### GIVEN TASK
Switch "phylum" to "division" throughout the records below and write out their lines again with nothing else altered. Leave the pictures out.

[TASK INPUTS start]

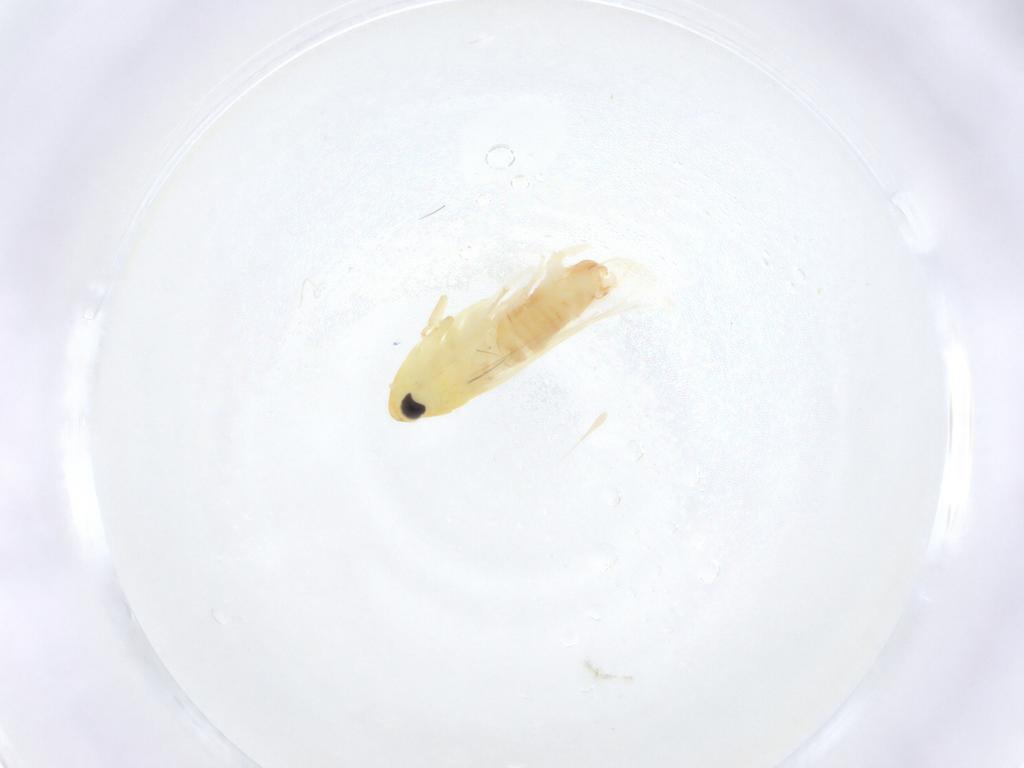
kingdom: Animalia
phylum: Arthropoda
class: Insecta
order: Hemiptera
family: Cicadellidae
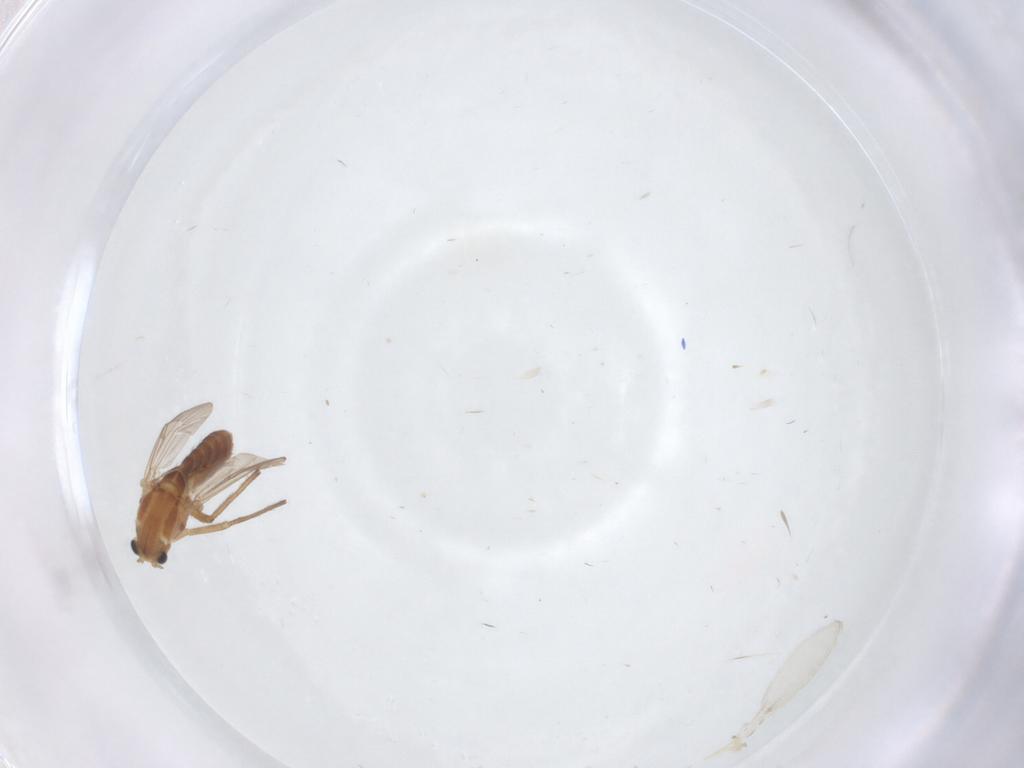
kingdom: Animalia
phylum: Arthropoda
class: Insecta
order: Diptera
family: Chironomidae
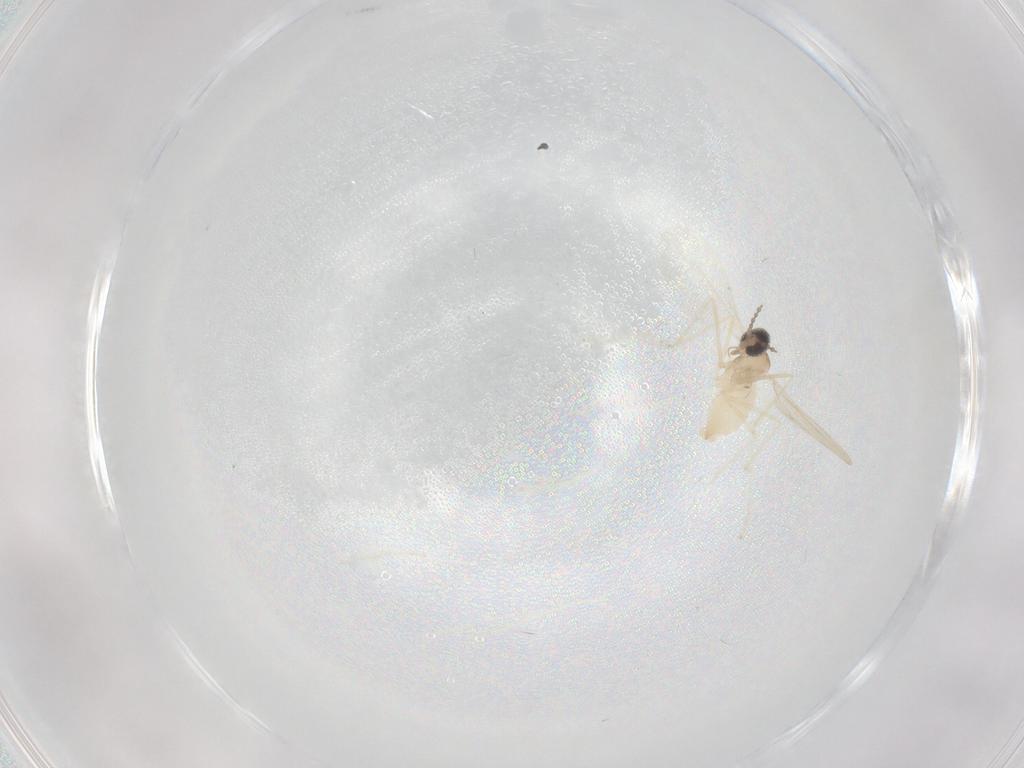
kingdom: Animalia
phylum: Arthropoda
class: Insecta
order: Diptera
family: Cecidomyiidae
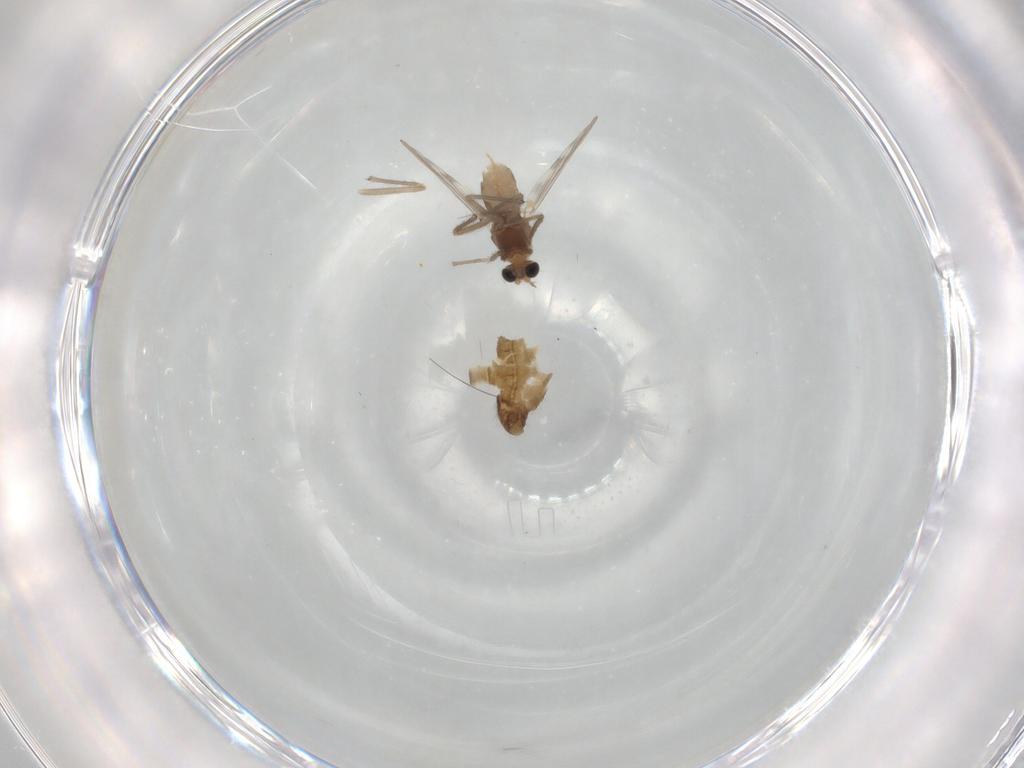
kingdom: Animalia
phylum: Arthropoda
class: Insecta
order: Diptera
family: Chironomidae
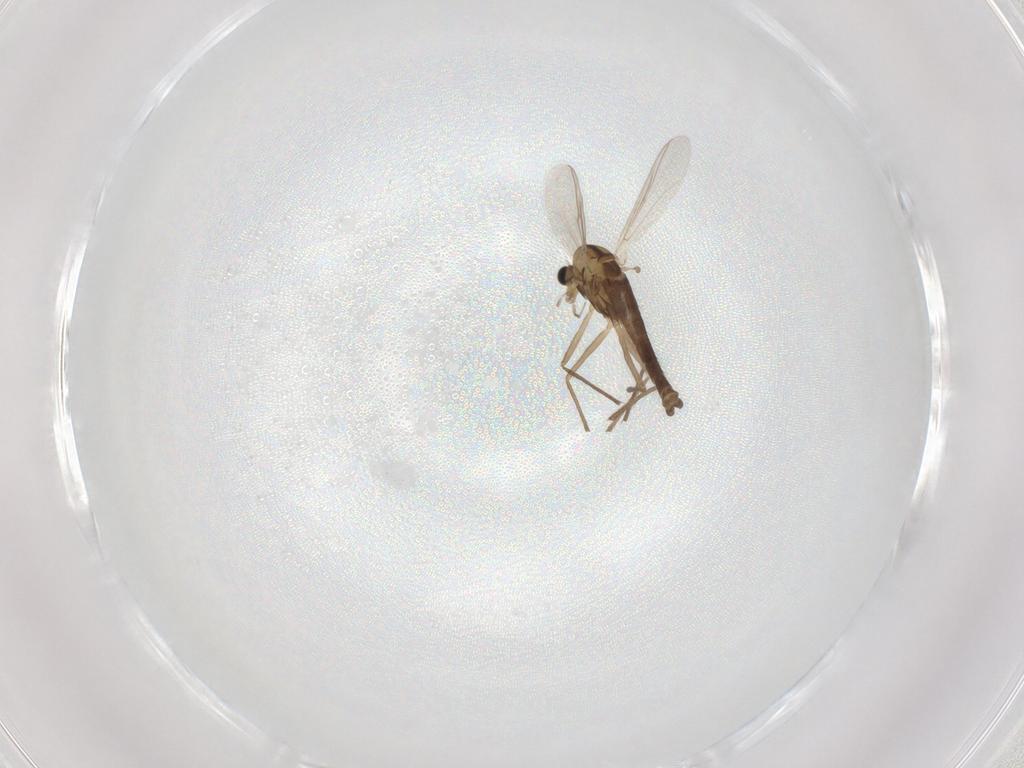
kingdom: Animalia
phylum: Arthropoda
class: Insecta
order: Diptera
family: Chironomidae
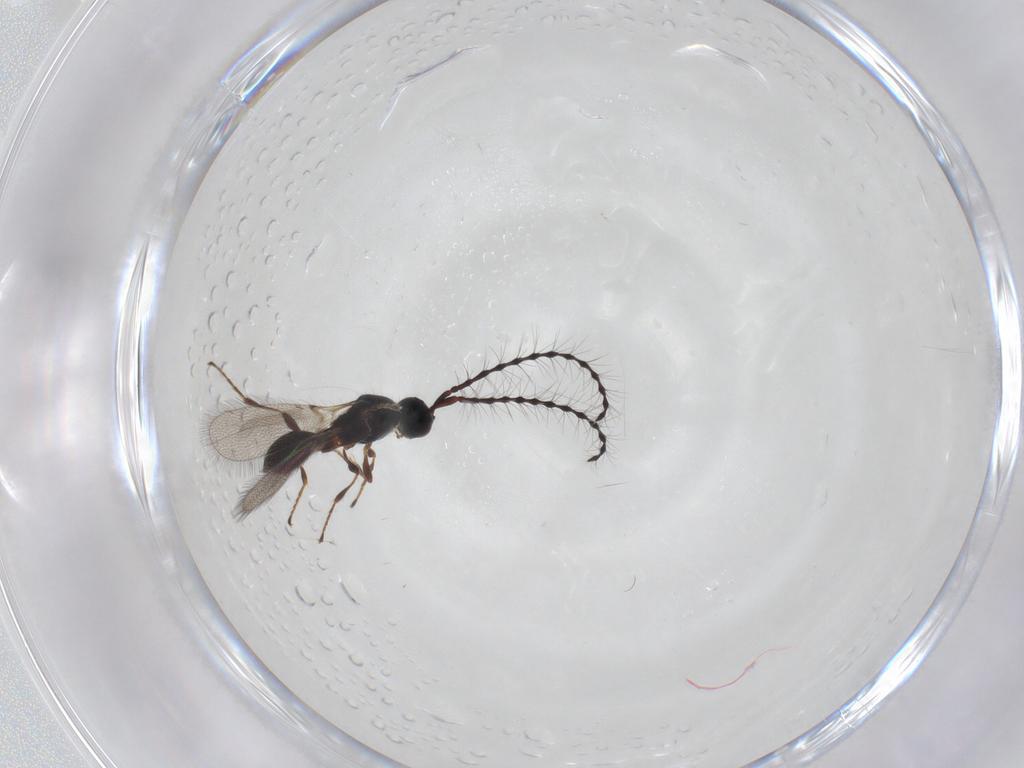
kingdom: Animalia
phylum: Arthropoda
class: Insecta
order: Hymenoptera
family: Diapriidae
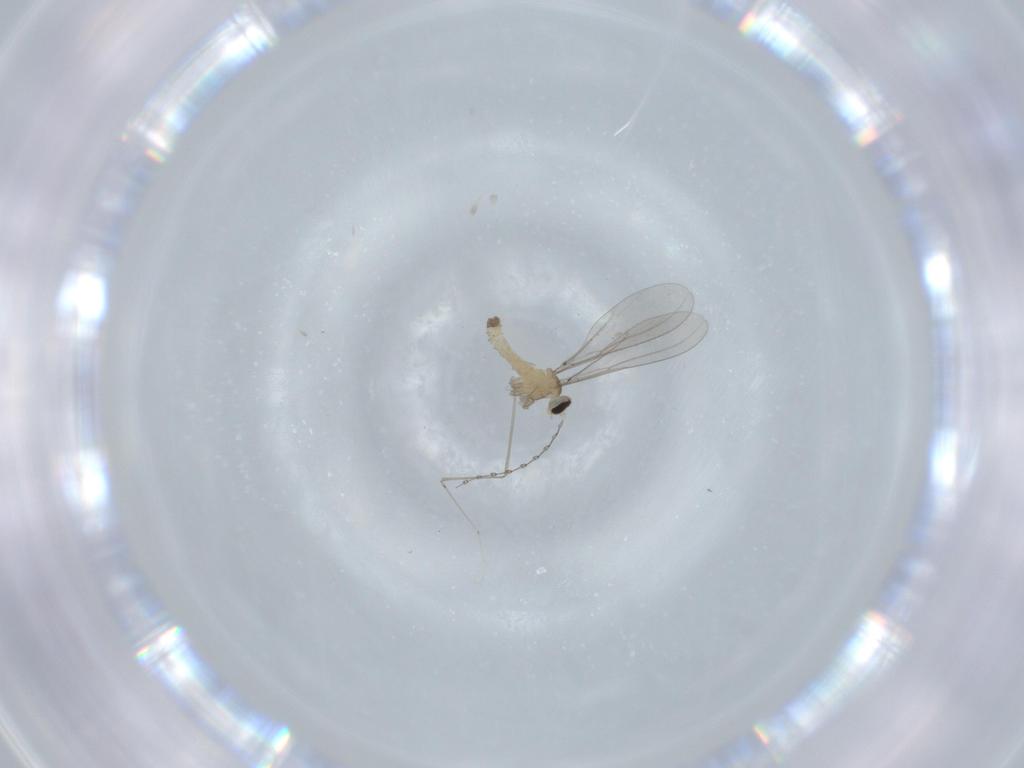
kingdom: Animalia
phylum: Arthropoda
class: Insecta
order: Diptera
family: Cecidomyiidae
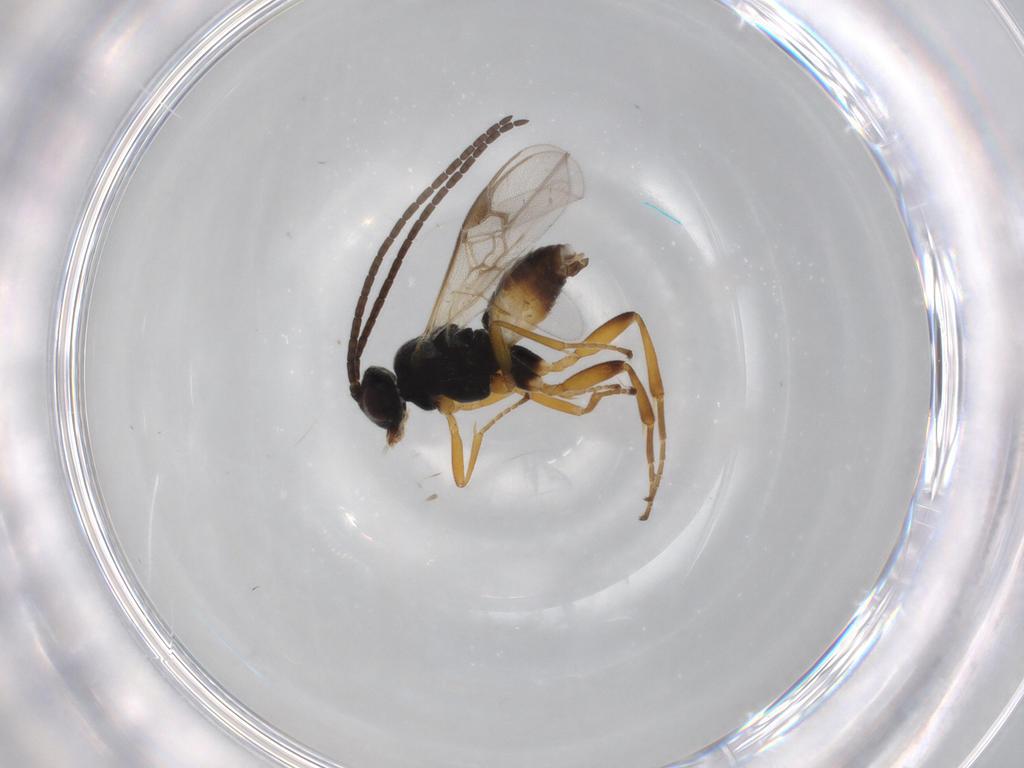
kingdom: Animalia
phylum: Arthropoda
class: Insecta
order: Hymenoptera
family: Braconidae
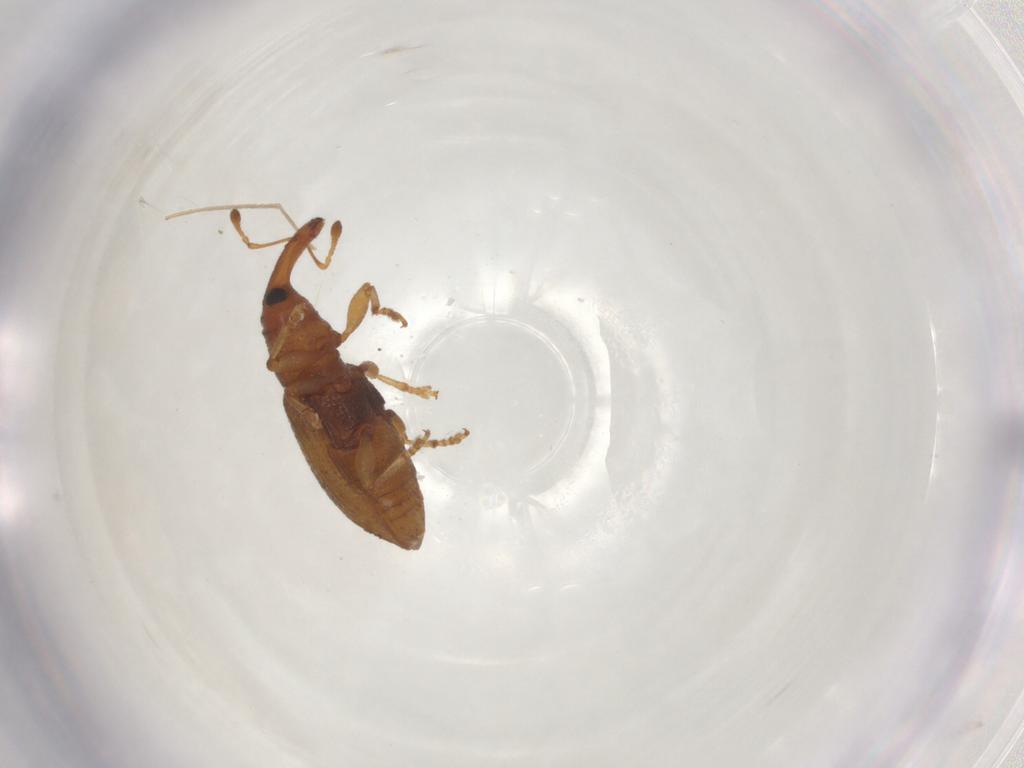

[TASK INPUTS end]

### COMPLETE OUTPUT
kingdom: Animalia
division: Arthropoda
class: Insecta
order: Hemiptera
family: Cicadellidae
kingdom: Animalia
division: Arthropoda
class: Insecta
order: Diptera
family: Chironomidae
kingdom: Animalia
division: Arthropoda
class: Insecta
order: Diptera
family: Cecidomyiidae
kingdom: Animalia
division: Arthropoda
class: Insecta
order: Diptera
family: Chironomidae
kingdom: Animalia
division: Arthropoda
class: Insecta
order: Diptera
family: Chironomidae
kingdom: Animalia
division: Arthropoda
class: Insecta
order: Hymenoptera
family: Diapriidae
kingdom: Animalia
division: Arthropoda
class: Insecta
order: Diptera
family: Cecidomyiidae
kingdom: Animalia
division: Arthropoda
class: Insecta
order: Hymenoptera
family: Braconidae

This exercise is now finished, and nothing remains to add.